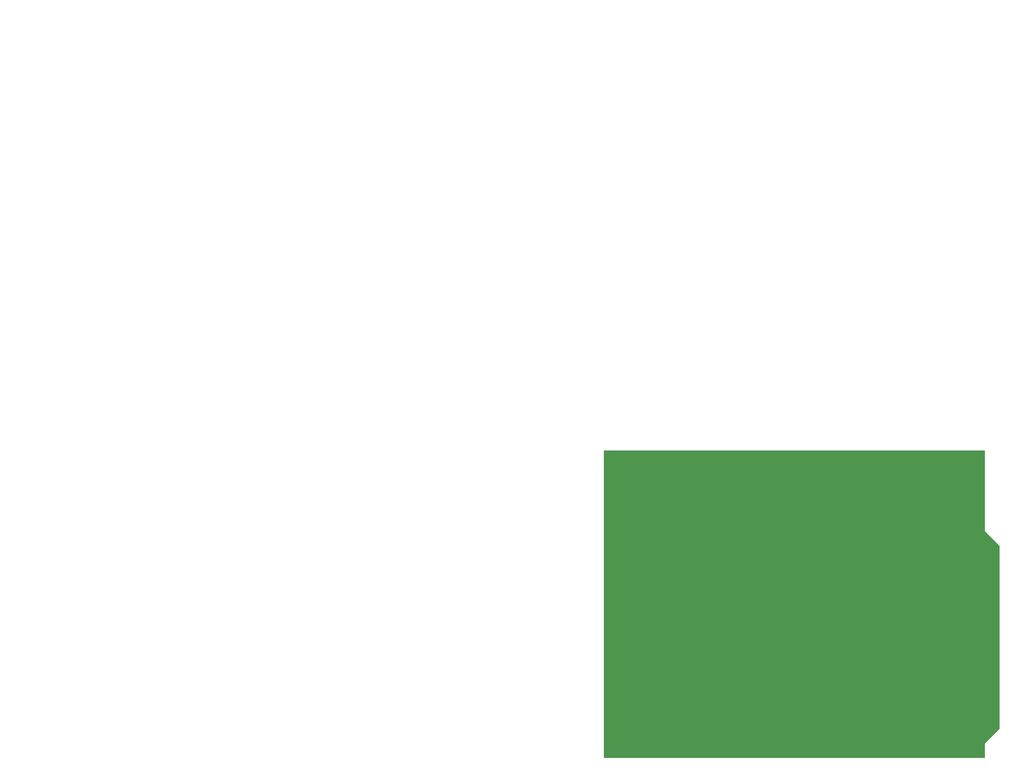
<source format=gbr>
G04 #@! TF.FileFunction,Profile,NP*
%FSLAX46Y46*%
G04 Gerber Fmt 4.6, Leading zero omitted, Abs format (unit mm)*
G04 Created by KiCad (PCBNEW 4.0.2+e4-6225~38~ubuntu16.04.1-stable) date Thu 11 Aug 2016 11:22:14 PM PDT*
%MOMM*%
G01*
G04 APERTURE LIST*
%ADD10C,0.100000*%
%ADD11C,0.150000*%
G04 APERTURE END LIST*
D10*
D11*
G36*
X100330000Y-128270000D01*
X100330000Y-74930000D01*
X166370000Y-74930000D01*
X166370000Y-88900000D01*
X168910000Y-91440000D01*
X168910000Y-123190000D01*
X166370000Y-125730000D01*
X166370000Y-128270000D01*
G37*
M02*

</source>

**Try it**: Omit every image. Quote each record exactly.

**Written response**:
<source format=gbr>
G04 #@! TF.FileFunction,Profile,NP*
%FSLAX46Y46*%
G04 Gerber Fmt 4.6, Leading zero omitted, Abs format (unit mm)*
G04 Created by KiCad (PCBNEW 4.0.2+e4-6225~38~ubuntu16.04.1-stable) date Thu 11 Aug 2016 11:22:14 PM PDT*
%MOMM*%
G01*
G04 APERTURE LIST*
%ADD10C,0.100000*%
%ADD11C,0.150000*%
G04 APERTURE END LIST*
D10*
D11*
G36*
X100330000Y-128270000D01*
X100330000Y-74930000D01*
X166370000Y-74930000D01*
X166370000Y-88900000D01*
X168910000Y-91440000D01*
X168910000Y-123190000D01*
X166370000Y-125730000D01*
X166370000Y-128270000D01*
G37*
M02*

</source>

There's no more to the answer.